Here’s a different problem. A lot of kids used the escalator. An escalator, as you know, is basically a revolving set of stairs that moves upward, so that you don’t have to do any climbing to get up to the next floor.

But here’s the problem. Everyone who took the escalator? Walked up it.

Everyone.

Now, if I wasn’t going to be climbing the stairs, why the hell would I go and climb the escalator? The entire point is to spare me that climb, right?

But I couldn’t use it that way. If I stood still on a single step, that would clog up the line of kids studiously climbing, climbing. They were narrow enough for two small people to stand side by side, but then not everyone is small, and we also had to carry our bulky book bags and such with us.
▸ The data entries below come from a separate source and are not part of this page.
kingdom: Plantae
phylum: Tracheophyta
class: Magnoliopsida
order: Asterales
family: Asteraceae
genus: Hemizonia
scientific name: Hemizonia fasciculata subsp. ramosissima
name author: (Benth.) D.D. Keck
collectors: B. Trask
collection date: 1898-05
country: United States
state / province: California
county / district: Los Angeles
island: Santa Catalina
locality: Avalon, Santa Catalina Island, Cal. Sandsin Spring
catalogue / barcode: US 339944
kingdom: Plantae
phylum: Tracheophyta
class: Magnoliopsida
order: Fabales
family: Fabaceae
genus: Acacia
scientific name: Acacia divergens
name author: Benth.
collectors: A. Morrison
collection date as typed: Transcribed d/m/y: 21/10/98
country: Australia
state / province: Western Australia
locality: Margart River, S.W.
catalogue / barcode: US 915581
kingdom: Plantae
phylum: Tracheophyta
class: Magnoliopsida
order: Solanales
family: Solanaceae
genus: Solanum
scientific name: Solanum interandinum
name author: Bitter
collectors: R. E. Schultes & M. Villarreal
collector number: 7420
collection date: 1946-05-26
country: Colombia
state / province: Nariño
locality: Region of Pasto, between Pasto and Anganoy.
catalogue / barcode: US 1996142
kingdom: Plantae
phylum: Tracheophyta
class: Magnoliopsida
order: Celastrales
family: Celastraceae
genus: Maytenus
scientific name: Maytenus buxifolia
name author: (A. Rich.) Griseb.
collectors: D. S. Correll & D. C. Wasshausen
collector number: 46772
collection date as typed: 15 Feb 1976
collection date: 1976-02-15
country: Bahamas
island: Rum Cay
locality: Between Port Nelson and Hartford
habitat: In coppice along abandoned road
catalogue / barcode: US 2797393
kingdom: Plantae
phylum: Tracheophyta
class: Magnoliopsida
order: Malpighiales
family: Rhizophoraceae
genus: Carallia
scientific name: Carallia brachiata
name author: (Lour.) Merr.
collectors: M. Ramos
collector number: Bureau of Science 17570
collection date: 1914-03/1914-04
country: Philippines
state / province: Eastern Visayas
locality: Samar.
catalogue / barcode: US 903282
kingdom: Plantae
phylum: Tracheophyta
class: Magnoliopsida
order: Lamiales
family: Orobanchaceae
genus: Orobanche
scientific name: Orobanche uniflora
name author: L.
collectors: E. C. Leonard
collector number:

So if one person stays still, there is a bottleneck effect — only a trickle of people can squeeze through, and everyone else gets stuck behind you standing still.

Assuming everyone in that crowd is healthy, someone who stands like that and creates that kind of jam is, again, kind of an asshole — right? So what was I supposed to say? “I’m disabled, sorry.” While everyone stares at the back of my entirely healthy-looking body for the next few minutes.

Right.

So: what was I left with? Well. The stairs were pretty free. Maybe I could have started to carry a cane, just to visually signal to people that I was sick. Even though I didn’t need that cane and wouldn’t know what to do with it. Do I hunch myself over, tousle my hair and do my best to act like I’m ninety years old and barely hanging on? Just so people would maybe, just maybe, believe me?

Or maybe… maybe everyone else involved could have stopped and thought about how their actions were affecting other people. Because I sure as hell wasn’t the only one facing this dilemma.

Just because the elevators and escalators existed did not mean they were therefore accessible to the people who needed them. Because accessibility is more than structural. It also counts on the actions of each individual.

Yes, you are part of the problem. There are times where you are in the way, where your actions are creating difficulties in someone else’s life. And you probably can’t even see it. But, you know — maybe you would — if you started looking.